Sérgio Ricardo recorria, por meio de embargos de declaração, contra decisão monocrática do ministro, que havia negado recurso especial, mantendo-o, dessa maneira fora do cargo de conselheiro do TCEMT.
O conselheiro afastado sustenta no recurso que houve omissão na decisão embargada em razão da ausência de enfrentamento do pedido incidental de concessão de efeito suspensivo formulado nas razões do recurso especial. Alega que o pedido foi embasado nos seguintes fundamentos: “probabilidade de provimento do Recurso Especial evidenciada pela argumentação traçada ao longo da petição de interposição do recurso, que demonstra, “além da nulidade do acórdão recorrido, a inexistência dos pressupostos necessários para o afastamento cautelar do Recorrente do cargo ocupado, seja pela equivocada interpretação dos dispositivos legais, seja pela prolação de acórdão divergente de precedentes de outros Tribunais pátrios, inclusive do STJ”; precedente da Quarta Turma deste STJ no AgInt na PET no TP 617/SP, que “entendeu presente o requisito do fumus boni iuris tendo em vista a divergência entre o entendimento firmado pela Corte de origem e a posição adotada por esta Corte Superior”, exatamente como ocorre no presente caso (fumus boni iuris)”.

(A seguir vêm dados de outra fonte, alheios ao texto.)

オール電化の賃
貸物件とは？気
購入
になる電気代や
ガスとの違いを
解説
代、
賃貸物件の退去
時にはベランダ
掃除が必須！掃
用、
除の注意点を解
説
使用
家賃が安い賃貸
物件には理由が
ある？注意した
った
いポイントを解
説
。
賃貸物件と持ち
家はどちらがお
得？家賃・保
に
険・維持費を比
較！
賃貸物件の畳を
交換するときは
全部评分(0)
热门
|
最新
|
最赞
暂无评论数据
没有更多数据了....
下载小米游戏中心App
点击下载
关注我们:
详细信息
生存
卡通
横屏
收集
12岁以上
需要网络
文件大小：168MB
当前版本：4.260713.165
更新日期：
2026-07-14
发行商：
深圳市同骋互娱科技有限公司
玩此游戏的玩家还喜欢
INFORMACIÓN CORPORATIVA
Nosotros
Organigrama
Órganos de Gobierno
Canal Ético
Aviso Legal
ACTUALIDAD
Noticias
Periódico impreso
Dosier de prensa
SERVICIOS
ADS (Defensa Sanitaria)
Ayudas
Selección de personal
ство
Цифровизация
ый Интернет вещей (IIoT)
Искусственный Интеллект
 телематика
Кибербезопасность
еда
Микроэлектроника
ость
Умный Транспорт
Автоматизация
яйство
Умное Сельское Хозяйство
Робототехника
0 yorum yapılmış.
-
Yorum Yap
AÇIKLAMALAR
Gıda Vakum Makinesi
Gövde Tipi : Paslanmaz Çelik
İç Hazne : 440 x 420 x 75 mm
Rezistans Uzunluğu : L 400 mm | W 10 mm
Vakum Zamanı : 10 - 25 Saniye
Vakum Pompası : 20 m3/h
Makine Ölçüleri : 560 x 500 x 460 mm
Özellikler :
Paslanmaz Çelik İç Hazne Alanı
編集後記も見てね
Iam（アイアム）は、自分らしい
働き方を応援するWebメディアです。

Ainda, embasou o pedido no fundamento de: “graves e irreparáveis prejuízos decorrentes do acórdão recorrido, que vem impondo ao recorrente constrangimento moral e funcional ilegal (periculum in mora); evidente prejuízo ao Tribunal de Contas do Estado de Mato Grosso e seus jurisdicionados, tendo em vista que as funções desempenhadas pelo recorrente estão sendo exercidas interinamente por conselheiro Substituto da Corte de Contas em detrimento do exercício de suas funções ordinárias e da celeridade que imprimem à instrução e andamento dos processos que lhe seriam ordinariamente distribuídos (periculum in mora); sob o ponto de vista da economia e eficiência processuais, eventual negativa de atribuição de efeito suspensivo ao recurso pode implicar na prática de inúmeros atos processuais, que, com o julgamento do REsp, certamente serão anulados (periculum in mora); e longo transcurso de tempo entre a determinação do afastamento do recorrente (em Janeiro/2017) e o momento presente”.